Your task is to find every line in the records that holds the string "dependencies" and copy it.

Dataset entries
§ §
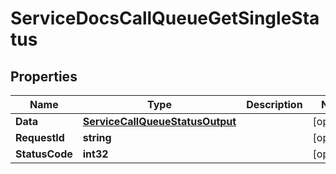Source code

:

# ServiceDocsCallQueueGetSingleStatus


## Properties

| Name | Type | Description | Notes |
|------------ | ------------- | ------------- | -------------|
|**Data** | [**ServiceCallQueueStatusOutput**](ServiceCallQueueStatusOutput.md) |  |  [optional] |
|**RequestId** | **string** |  |  [optional] |
|**StatusCode** | **int32** |  |  [optional] |




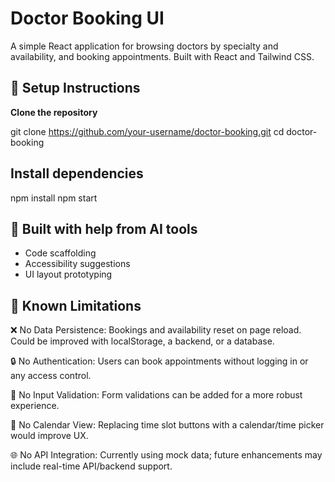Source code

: # Doctor Booking UI

A simple React application for browsing doctors by specialty and availability, and booking appointments. Built with React and Tailwind CSS.

## 🚀 Setup Instructions

**Clone the repository**

   git clone https://github.com/your-username/doctor-booking.git
   cd doctor-booking

## Install dependencies
npm install
npm start

## 🤖 Built with help from AI tools

- Code scaffolding
- Accessibility suggestions
- UI layout prototyping

## 🧪 Known Limitations

❌ No Data Persistence: Bookings and availability reset on page reload. Could be improved with localStorage, a backend, or a database.

🔒 No Authentication: Users can book appointments without logging in or any access control.

🧠 No Input Validation: Form validations can be added for a more robust experience.

📅 No Calendar View: Replacing time slot buttons with a calendar/time picker would improve UX.

🌐 No API Integration: Currently using mock data; future enhancements may include real-time API/backend support.
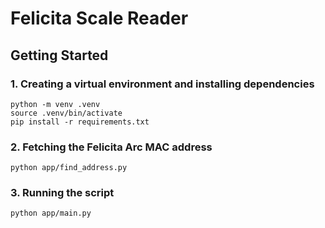 # Felicita Scale Reader

## Getting Started
### 1. Creating a virtual environment and installing dependencies
    python -m venv .venv
    source .venv/bin/activate
    pip install -r requirements.txt
### 2. Fetching the Felicita Arc MAC address
    python app/find_address.py
### 3. Running the script
    python app/main.py

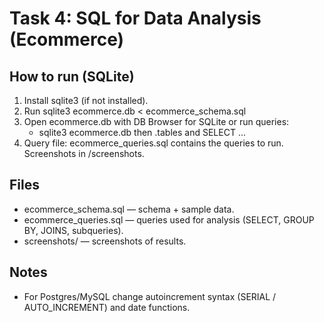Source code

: # Task 4: SQL for Data Analysis (Ecommerce)

## How to run (SQLite)
1. Install sqlite3 (if not installed).
2. Run sqlite3 ecommerce.db < ecommerce_schema.sql
3. Open ecommerce.db with DB Browser for SQLite or run queries:
   - sqlite3 ecommerce.db then .tables and SELECT ...
4. Query file: ecommerce_queries.sql contains the queries to run. Screenshots in /screenshots.

## Files
- ecommerce_schema.sql — schema + sample data.
- ecommerce_queries.sql — queries used for analysis (SELECT, GROUP BY, JOINS, subqueries).
- screenshots/ — screenshots of results.

## Notes
- For Postgres/MySQL change autoincrement syntax (SERIAL / AUTO_INCREMENT) and date functions.
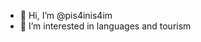 - 👋 Hi, I’m @pis4inis4im
- 👀 I’m interested in languages and tourism

<!---
pis4inis4im/pis4inis4im is a ✨ special ✨ repository because its `README.md` (this file) appears on your GitHub profile.
You can click the Preview link to take a look at your changes.
--->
§ §
- Answer space -
## Install dependencies
### 1. Creating a virtual environment and installing dependencies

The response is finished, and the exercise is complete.